Reactive cutaneous capillary endothelial proliferation represented the most characteristic adverse event associated with camrelizumab therapy and occurred predominantly as low-grade skin lesions.

Importantly, no unexpected safety signals were identified during the study.

Clinical Significance and Future Perspectives

This phase 3 study demonstrated that camrelizumab combined with carboplatin and pemetrexed significantly improved progression-free survival, tumour response, and disease control in chemotherapy-naive Chinese patients with advanced non-squamous NSCLC lacking EGFR and ALK mutations.

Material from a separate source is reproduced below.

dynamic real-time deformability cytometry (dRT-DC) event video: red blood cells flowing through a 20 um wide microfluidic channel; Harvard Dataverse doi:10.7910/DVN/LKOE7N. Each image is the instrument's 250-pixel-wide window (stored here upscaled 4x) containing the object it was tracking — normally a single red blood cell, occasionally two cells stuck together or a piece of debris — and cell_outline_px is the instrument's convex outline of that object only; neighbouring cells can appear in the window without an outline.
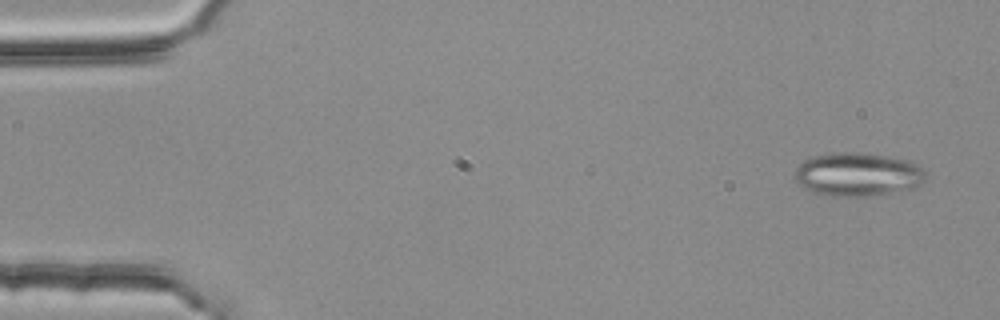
{"species": "common noctule bat (a hibernating species)", "species_latin": "Nyctalus noctula", "temperature_condition": "room temperature", "stored_images_in_passage": 3, "camera_frame_rate_fps": 3000, "um_per_image_px": 0.085, "animal": {"sex": "female", "body_mass_g": 25.1}, "frame": {"image": 1, "passage_image": 1, "time_ms": 0.0, "image_size_px": [1000, 320], "cell_outline_px": [[924, 180], [920, 184], [912, 188], [864, 196], [832, 196], [812, 192], [804, 188], [796, 180], [796, 168], [804, 160], [812, 156], [832, 152], [856, 152], [888, 156], [908, 160], [920, 164], [924, 168]], "centroid_in_image_um": [72.9, 14.8], "position_along_channel_um": 12.1, "area_um2": 33.06}}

The findings provided strong evidence supporting the integration of PD-1 inhibitors into first-line treatment strategies for advanced NSCLC in Chinese populations. Furthermore, the study highlighted important ethnic and biological considerations that may influence treatment outcomes across different populations.

Although the trial had limitations, including its open-label design and focus on Chinese patients, the overall clinical benefit observed with camrelizumab-based chemoimmunotherapy was substantial and clinically meaningful.

Continued follow-up will further clarify long-term overall survival benefits and the role of biomarkers such as PD-L1 expression and tumour mutational burden in predicting therapeutic response.

Conclusion

The combination of camrelizumab, carboplatin, and pemetrexed represents a highly promising first-line therapeutic strategy for advanced non-squamous NSCLC without EGFR or ALK alterations. Compared with chemotherapy alone, this chemoimmunotherapy regimen significantly improved progression-free survival, objective response rates, disease control, and overall survival trends while maintaining an acceptable and manageable safety profile.

These results reinforce the growing importance of immune checkpoint inhibitors in lung cancer treatment and support the continued development of personalized immunotherapy approaches for advanced NSCLC patients worldwide.